Department of Forensic Medicine and Clinical Toxicology, Faculty of Medicine, Mansoura University, Mansoura, Egypt.
Saudi J Biol Sci. 2021 Jan;28(1):651-663. doi: 10.1016/j.sjbs.2020.10.056. Epub 2020 Nov 4.
The diabetogenic effects of metals including lead (Pb), mercury (Hg), cadmium (Cd), and molybdenum (Mo) have been reported with poorly identified underlying mechanisms. The current study assessed the effect of metals on the roles of oxidative stress, apoptosis, and inflammation in beta pancreatic cells isolated from CD-1 mice, via different biochemical assays. Data showed that the tested metals were cytotoxic to the isolated cells with impaired glucose stimulated insulin secretion (GSIS). This was associated with increased reactive oxygen species (ROS) production, lipid peroxidation, antioxidant enzymes activities, active proapoptotic caspase-3 (cas-3), inflammatory cytokines interleukin-6 (IL-6) and tumor necrosis factor-alpha (TNF-α) levels in the intoxicated cells. Furthermore, antioxidant-reduced glutathione (GSH-R), cas-3 inhibitor z-VAD-FMK, IL-6 inhibitor bazedoxifene (BZ), and TNF-α inhibitor etanercept (ET) were found to significantly decrease metal-induced cytotoxicity with improved GSIS in metals' intoxicated cells. In conclusion, oxidative stress, apoptosis, and inflammation can play roles in metals-induced diabetogenic effect.
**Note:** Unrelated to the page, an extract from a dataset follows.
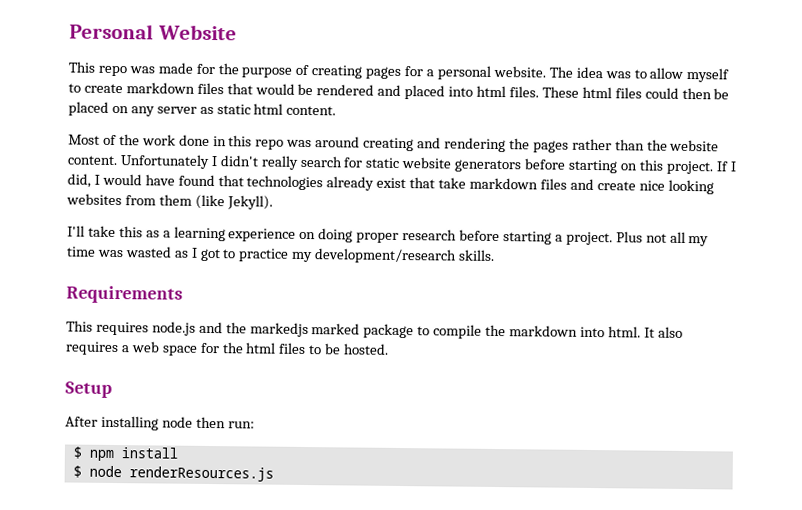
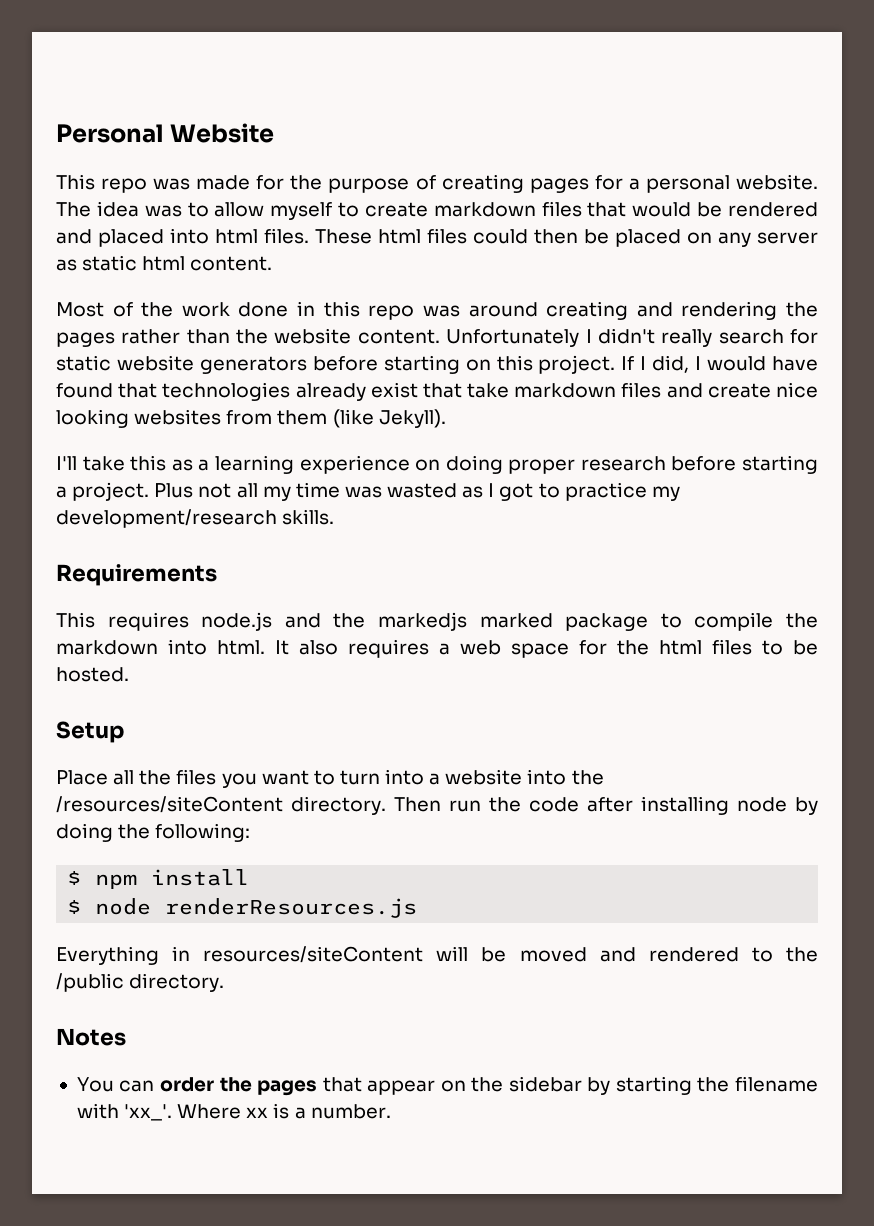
[65,415,255,431] After installing node then run: -> [56,769,604,788] [56,796,818,815] [56,823,251,842] Place all the files you want to turn into a website into the /resources/siteContent directory. Then run the code after installing node by doing the following:
(274, 474) none -> [56,946,818,965] [56,973,225,992] [56,1028,126,1046] [76,1076,819,1096] [76,1103,391,1121] // Everything in resources/siteContent will be moved and rendered to the /public directory. // Notes // You can order the pages that appear on the sidebar by starting the filename with 'xx_'. Where xx is a number.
包括铅(Pb)、汞(Hg)、镉(Cd)和钼(Mo)在内的金属的致糖尿病作用已有报道,但其潜在机制尚不明确。本研究通过不同的生化分析方法,评估了金属对从CD-1小鼠分离的胰腺β细胞中氧化应激、细胞凋亡和炎症作用的影响。数据显示,所测试的金属对分离的细胞具有细胞毒性,且葡萄糖刺激的胰岛素分泌(GSIS)受损。这与中毒细胞中活性氧(ROS)生成增加、脂质过氧化、抗氧化酶活性、活性促凋亡半胱天冬酶-3(cas-3)、炎性细胞因子白细胞介素-6(IL-6)和肿瘤坏死因子-α(TNF-α)水平升高有关。此外,发现抗氧化剂还原型谷胱甘肽(GSH-R)、cas-3抑制剂z-VAD-FMK、IL-6抑制剂巴多昔芬(BZ)和TNF-α抑制剂依那西普(ET)可显著降低金属诱导的细胞毒性,并改善金属中毒细胞的GSIS。总之,氧化应激、细胞凋亡和炎症可能在金属诱导的致糖尿病作用中发挥作用。